Possibly this slight problem arose at at c. age 59 from running a marathon too many or possibly not...
The patience kindnesses and interest from all the hospital staff who I met were most welcome and given the criticisms of the NHS that appear in newspapers virtually daily, almost surprising. There is so much negativity in the media about the UK National Health Service, that I really expected to find the local hospital which is St Georges NHS teaching hospital in nearby Tooting, awful. The reality so far is entirely different.
The staff are friendly and informative and the building is clean, bright and modern.
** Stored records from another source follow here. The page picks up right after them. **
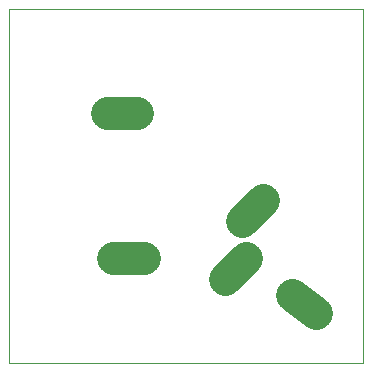
<source format=gbs>
G75*
G70*
%OFA0B0*%
%FSLAX24Y24*%
%IPPOS*%
%LPD*%
%AMOC8*
5,1,8,0,0,1.08239X$1,22.5*
%
%ADD10C,0.0000*%
%ADD11C,0.1085*%
D10*
X000101Y000726D02*
X000101Y012537D01*
X011912Y012537D01*
X011912Y000726D01*
X000101Y000726D01*
D11*
X003586Y004246D02*
X004591Y004246D01*
X007305Y003520D02*
X008015Y004231D01*
X007856Y005449D02*
X008566Y006160D01*
X009532Y002982D02*
X010355Y002406D01*
X004388Y009067D02*
X003383Y009067D01*
M02*

</source>
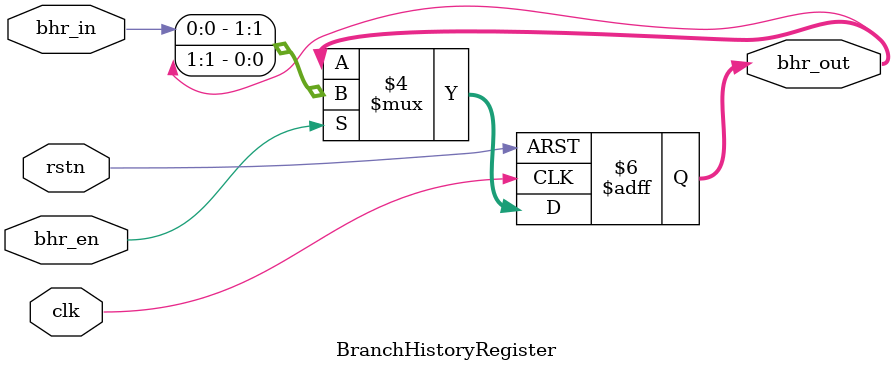
<source format=v>
/***********************************************************************************************************
Github repo : https://github.com/Praseeda-S/RISC-V-Soc.git
Date : 20/05/2021
Authors : Praseeda S, Sanjana AR, Parvathy PH, Anna Sebastine
College Name : College of Engineering, Trivandrum
Project Name : Design and Verification of Vriddhi: A RISC-V Core
Design name : Branch History Register
Module name : BranchHistoryRegister
Description : A shift register that records last n branches encountered by the processor
***********************************************************************************************************/

module BranchHistoryRegister #(parameter REGSIZE=2)(
input  clk,
input  rstn,
input  bhr_en,
input  bhr_in,
output reg [REGSIZE-1:0] bhr_out 
);


always@(posedge clk or negedge rstn)
begin
if(~rstn)
  bhr_out <= 0;
else 
  begin
    if(bhr_en)
       bhr_out <= {bhr_in, bhr_out[REGSIZE-1:1]};
    else
       bhr_out <= bhr_out;
  end
end

endmodule

</source>
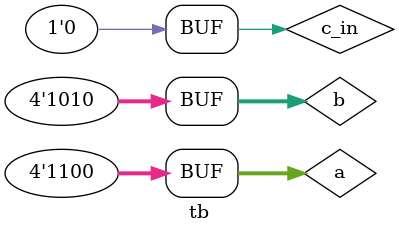
<source format=sv>
module tb;
  
  reg [3:0] a,b;
  reg c_in;
  wire [3:0] sum;
  wire c_out;
  
  rip_add rip_add_inst(.a(a),.b(b),.c_in(c_in),.sum(sum),.c_out(c_out));
  
  initial 
    begin
      $monitor("t=%0t, a=%b, b=%b, c_in=%b, sum=%b, c_out=%b",$time , a,b,c_in, sum, c_out);
      #5 a = 4'b1001; b=4'b0101; c_in =0;
      #5 a = 4'b0111; b=4'b1100; c_in =1;
      #5 a = 4'b1100;; b=4'b1010; c_in =0;
    end
  
endmodule 
     
      
               
               
               
               
               
               
               
               
               
</source>
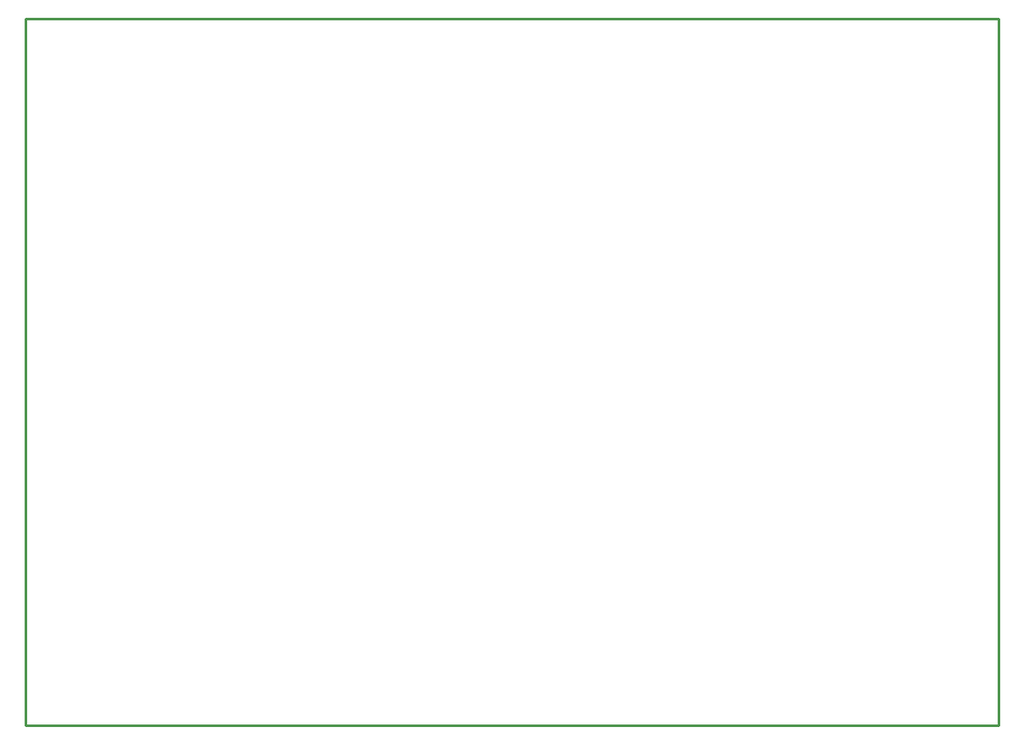
<source format=gbr>
%TF.GenerationSoftware,Altium Limited,Altium Designer,21.8.1 (53)*%
G04 Layer_Color=16711935*
%FSLAX43Y43*%
%MOMM*%
%TF.SameCoordinates,2523FC94-2157-46A2-8D95-2E3533E7A92D*%
%TF.FilePolarity,Positive*%
%TF.FileFunction,Keep-out,Top*%
%TF.Part,Single*%
G01*
G75*
%TA.AperFunction,NonConductor*%
%ADD11C,0.254*%
D11*
X0Y0D02*
X97000D01*
X0Y70500D02*
X97000D01*
Y0D02*
Y70500D01*
X0Y0D02*
Y70500D01*
%TF.MD5,adfa604a694631a61abdc06d3fffffb6*%
M02*

</source>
No intrusive questions about insurance, or payment or credit cards which would be the last thing on one's mind having regard to the nervousness usually applicable to any medical procedure.
I arrived arrived slightly early for the appointment with the medics so a visit to the hospital's in house coffee shop was ideal. Interestingly not only was an early morning latte 'just what the doctor ordered' - apologies for the pun - but also its cost at £1.50p and taste, compared pretty favourably with a cup of coffee from one of the usual suspects on the high street which mrs maytrees and I enjoyed later in the day.
The receptionist at the cardiology department was fun to talk with when I entered that department.There then then followed a whole range of blood and other tests with a couple of specialist nurses accompanied by a student, all of whom were interesting, friendly and with conversation that perfectly balanced the medical with non medical matters - such as families work education and house prices.
After the tests there was a meeting with the British Heart Foundation arrhythmia nurse specialist, who analysed the expected procedure and answered the various questions I put to him in a completely unhurried informative way.
The op is due to take place in a week with an expected stay in hospital of about 2 days.
So far at least, the whole procedure seems remarkably speedy with the op being scheduled barely two weeks after being put on the waiting list, human and efficient. Nothing to pay either; yet when analysing the costs of medical services in other countries especially in the USA where currently government is being put on hold while the politicians argue about the cost of health care for ordinary people there, the costs of the NHS to the taxpayer in the UK (including yours truly) seem substantially lower than the cost of health to taxpayers and insurance premium payers, elsewhere in the West.
Still as they say; "the proof of the pudding is in the eating", so assuming of course that I live to tell the tale - more soon.